Sony has worked to build up its third-party relations team in the days of the PlayStation 3, and it continued that through the first few years of the PlayStation 4. That continuity is making it easier than ever for studios like Vlambeer to deal with a major platform holder. At the same time, Ismail points out that this may not be a great model for every indie studio.
“[Sony and Microsoft have] done everything right, and that’s kinda backfired in a beautiful way,” said Ismail. “Platforms have done really well to improve the process for the established indie developers, but that is making it even harder for people who are just coming up.”

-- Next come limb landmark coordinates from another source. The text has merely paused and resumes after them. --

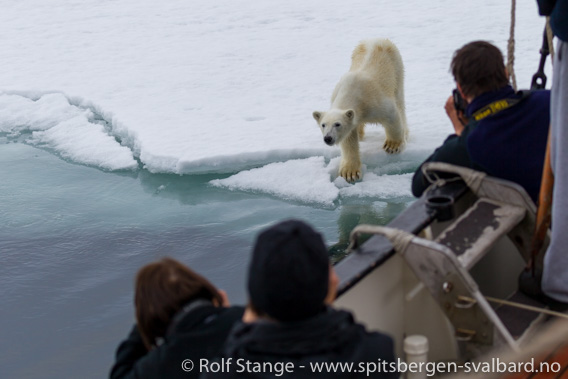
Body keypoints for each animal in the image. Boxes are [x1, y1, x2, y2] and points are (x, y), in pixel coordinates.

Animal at [310, 39, 408, 183]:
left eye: (337, 124)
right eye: (323, 125)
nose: (328, 138)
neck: (352, 93)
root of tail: (376, 39)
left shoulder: (374, 101)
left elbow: (392, 116)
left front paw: (392, 146)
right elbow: (349, 140)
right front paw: (349, 172)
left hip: (396, 66)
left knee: (399, 99)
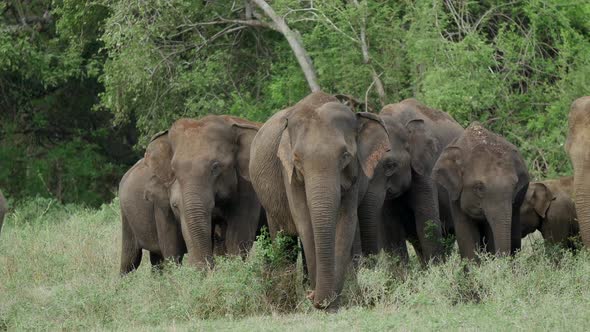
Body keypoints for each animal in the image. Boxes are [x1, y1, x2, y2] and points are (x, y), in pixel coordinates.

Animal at [120, 115, 264, 272]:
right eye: (174, 170)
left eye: (215, 167)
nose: (210, 266)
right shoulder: (162, 204)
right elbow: (173, 247)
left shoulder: (248, 184)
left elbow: (238, 238)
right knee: (130, 260)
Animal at [250, 90, 394, 308]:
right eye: (297, 159)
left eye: (345, 155)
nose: (312, 297)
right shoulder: (288, 171)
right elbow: (304, 222)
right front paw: (324, 302)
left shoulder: (354, 175)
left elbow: (346, 222)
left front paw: (333, 303)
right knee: (284, 240)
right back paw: (288, 303)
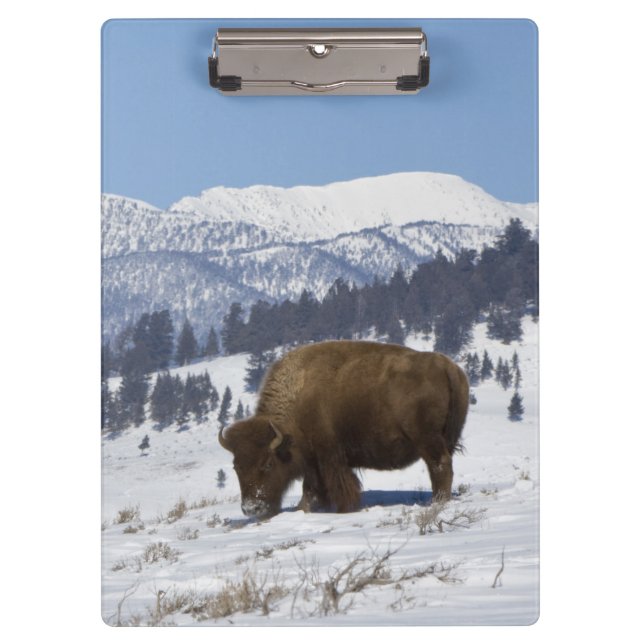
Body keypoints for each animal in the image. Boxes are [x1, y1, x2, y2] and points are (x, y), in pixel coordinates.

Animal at [218, 340, 469, 519]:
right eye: (236, 467)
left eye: (268, 464)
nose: (252, 509)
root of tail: (447, 367)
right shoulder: (314, 460)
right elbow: (311, 487)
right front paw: (305, 508)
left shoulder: (328, 456)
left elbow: (330, 484)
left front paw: (341, 509)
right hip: (445, 439)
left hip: (427, 440)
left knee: (439, 466)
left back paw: (437, 501)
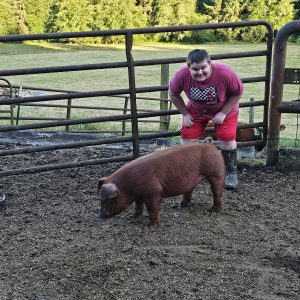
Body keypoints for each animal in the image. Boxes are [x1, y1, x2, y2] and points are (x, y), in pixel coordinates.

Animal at [96, 142, 225, 226]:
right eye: (100, 198)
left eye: (110, 199)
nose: (100, 215)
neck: (126, 186)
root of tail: (211, 145)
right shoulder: (139, 196)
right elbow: (138, 205)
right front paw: (133, 216)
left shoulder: (153, 192)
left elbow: (153, 209)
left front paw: (152, 226)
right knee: (191, 189)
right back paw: (183, 204)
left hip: (216, 172)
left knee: (217, 191)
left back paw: (214, 210)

Vlambeer and other companies like Super Brothers developer Capybara have concrete relationships with Sony and Microsoft because those studios made successful games last generation. If you don’t have that existing connection with the platform holders, the market is too crowded (such as on Steam, the world’s largest PC digital store and community) and that’s squeezing newer, smaller developers out of the market.
“People say it’s easier than ever to make a game,” said Ismail. “But it’s also probably the hardest it’s ever been to bridge the gap [to making a living from your game].”